Ce sont des chiffres accablants qui disent, à eux seuls, l’ampleur prise par le drame syrien. Après avoir annoncé la semaine dernière que le nombre d’hommes, femmes et enfants fuyant cette guerre avait désormais dépassé le million de personnes, le Haut commissaire des Nations unies pour les réfugiés, Antonio Guterres, a estimé hier qu’on en compterait deux à trois fois plus d’ici la fin de l’année si l’escalade militaire devait se poursuivre.

Ce n’est pas une estimation en l’air car les courbes sont là. Le nombre de réfugiés syriens qui ont gagné le Liban, la Jordanie, la Turquie, l’Iraq et l’Egypte a quasiment doublé depuis le 1ier janvier. Ils étaient 3000 par jour à passer les frontières en décembre, 5000 en janvier, 8000 en février – 8000 par jour – et, loin de se tarir, ce flot ne cesse plus de se renforcer, charriant une moitié d’enfants n’ayant pas encore atteint l’adolescence. A ces chiffres, il faut ajouter celui des déplacés, plus de deux millions de Syriens qui, sans quitter le pays, ont dû abandonner leur maison pour trouver refuge dans des régions moins troublées. A ce jour, quelques 13% des Syriens ont ainsi tout laissé derrière eux pour tenter de sauver leurs familles.

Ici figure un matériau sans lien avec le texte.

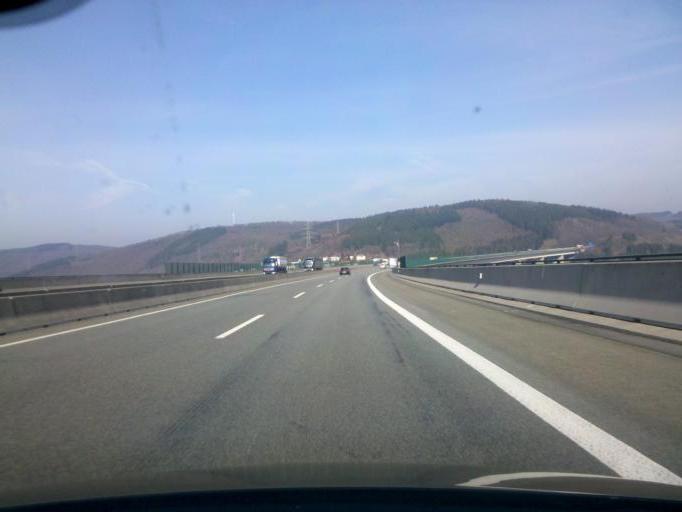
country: DE
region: North Rhine-Westphalia
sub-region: Regierungsbezirk Arnsberg
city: Siegen
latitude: 50.8445
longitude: 7.9927
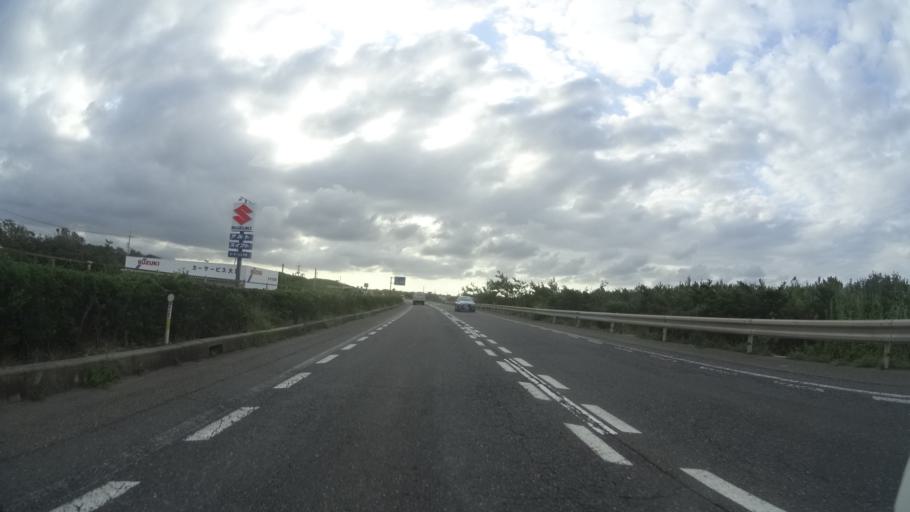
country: JP
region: Tottori
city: Kurayoshi
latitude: 35.5017
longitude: 133.7284
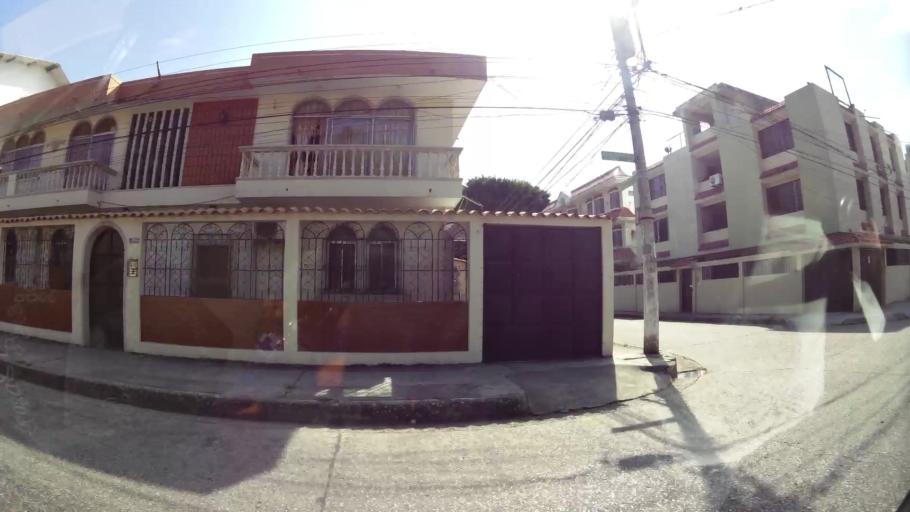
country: EC
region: Guayas
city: Guayaquil
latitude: -2.2284
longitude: -79.8918
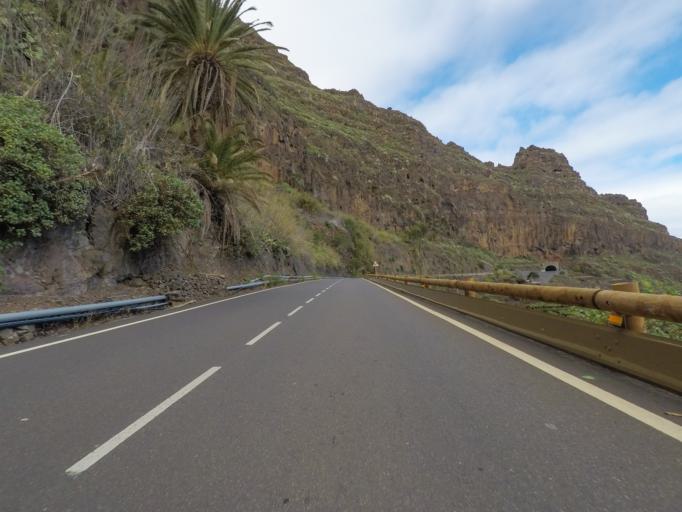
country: ES
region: Canary Islands
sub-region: Provincia de Santa Cruz de Tenerife
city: Agulo
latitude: 28.1882
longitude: -17.1978
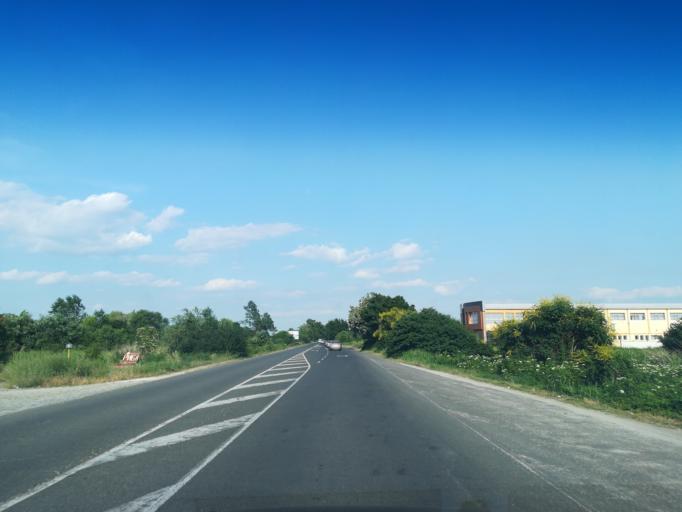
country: BG
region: Plovdiv
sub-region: Obshtina Plovdiv
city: Plovdiv
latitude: 42.1487
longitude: 24.8290
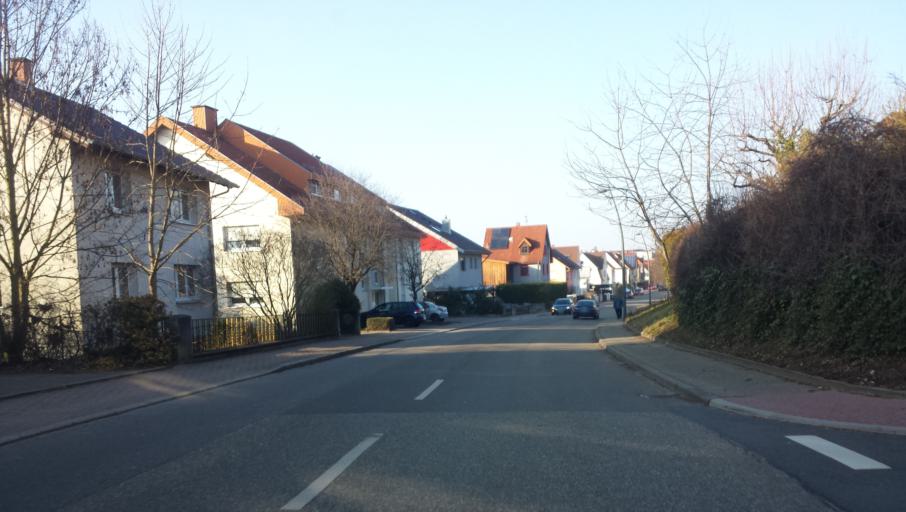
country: DE
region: Baden-Wuerttemberg
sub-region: Karlsruhe Region
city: Nussloch
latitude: 49.3179
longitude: 8.6970
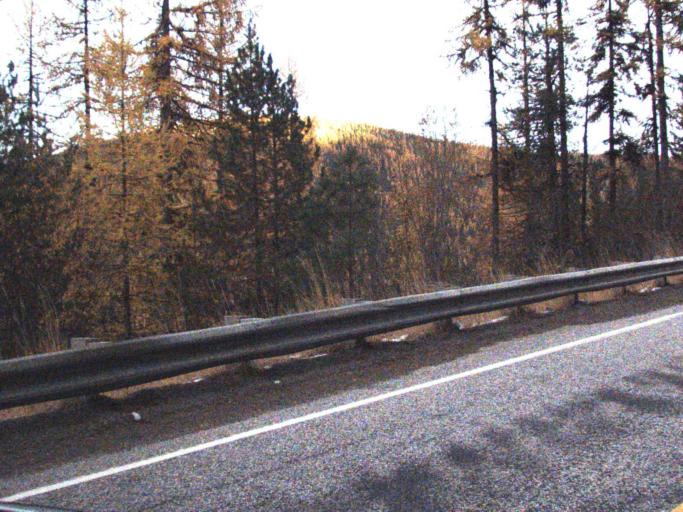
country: US
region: Washington
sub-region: Ferry County
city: Republic
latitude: 48.6126
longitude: -118.4437
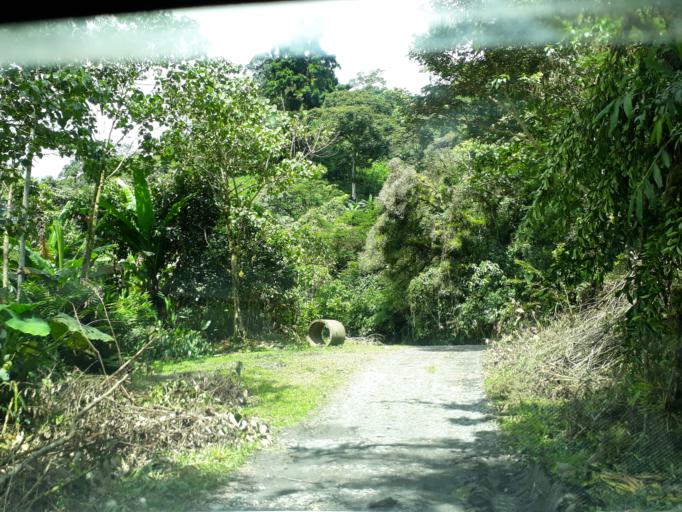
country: CO
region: Cundinamarca
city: Topaipi
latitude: 5.3138
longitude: -74.2126
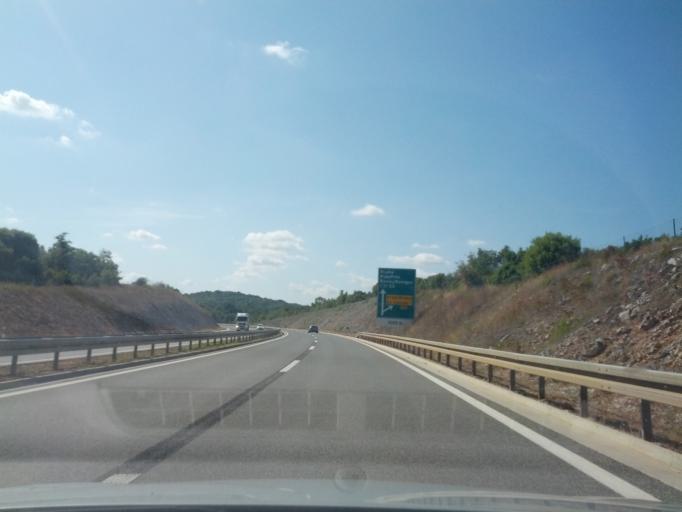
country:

L’angoisse, la faim, le froid sont leur quotidien. Seuls 25% du milliard et demi de dollars promis par la communauté internationale pour leur venir en aide ont été effectivement versés. Ce n’est plus d’aide humanitaire qu’il faut parler mais d’aide inhumanitaire et encore n’est-ce pas le pire car cet afflux de réfugiés provoque évidemment des tensions croissantes dans les pays d’accueil. C’est une situation qui ne peut plus durer mais, au lieu de se décider à hâter le départ de Bachar al-Assad qui seul pourrait ouvrir la voie à une solution négociée, les grandes puissances en sont toujours à se demander quand l’intolérable ne sera plus tolérable.

Pour des raisons purement intérieures, pour que cela ne donne pas d’idées à son propre peuple, Vladimir Poutine ne veut pas qu’un soulèvement populaire ait raison d’un dictateur de plus. Cela bloque toute possibilité d’intervention de l’Onu où la Russie dispose d’un droit de veto au Conseil de sécurité et les Occidentaux, pour leur part, n’en sont qu’à envisager d’armer l’insurrection, et sous plusieurs mois seulement, car ils craignent que les missiles sol-air dont elle aurait besoin pour contrer l’aviation de Bachar al-Assad, ne tombent entre de mauvaises mains.

Plus les Occidentaux tarderont à livrer ces armes, plus les djihadistes prendront du poids dans les rangs des insurgés en y faisant valoir que seuls les attentats terroristes et la vraie foi leur permettront de gagner la partie. Au lieu de se faire des amis en Syrie, les Occidentaux y favorisent leurs ennemis par leur frilosité et, plus durera cette guerre, plus elle menacera de s’étendre à tout le Proche-Orient en y suscitant un affrontement général entre sunnites et chiites et y en encourageant les minorités kurdes à profiter de cette crise pour essayer de se doter d’un Etat nation. La mèche est allumée au Proche-Orient dont toutes les frontières pourraient bientôt être remises en question mais le monde attend pour agir qu’il soit trop tard pour le faire.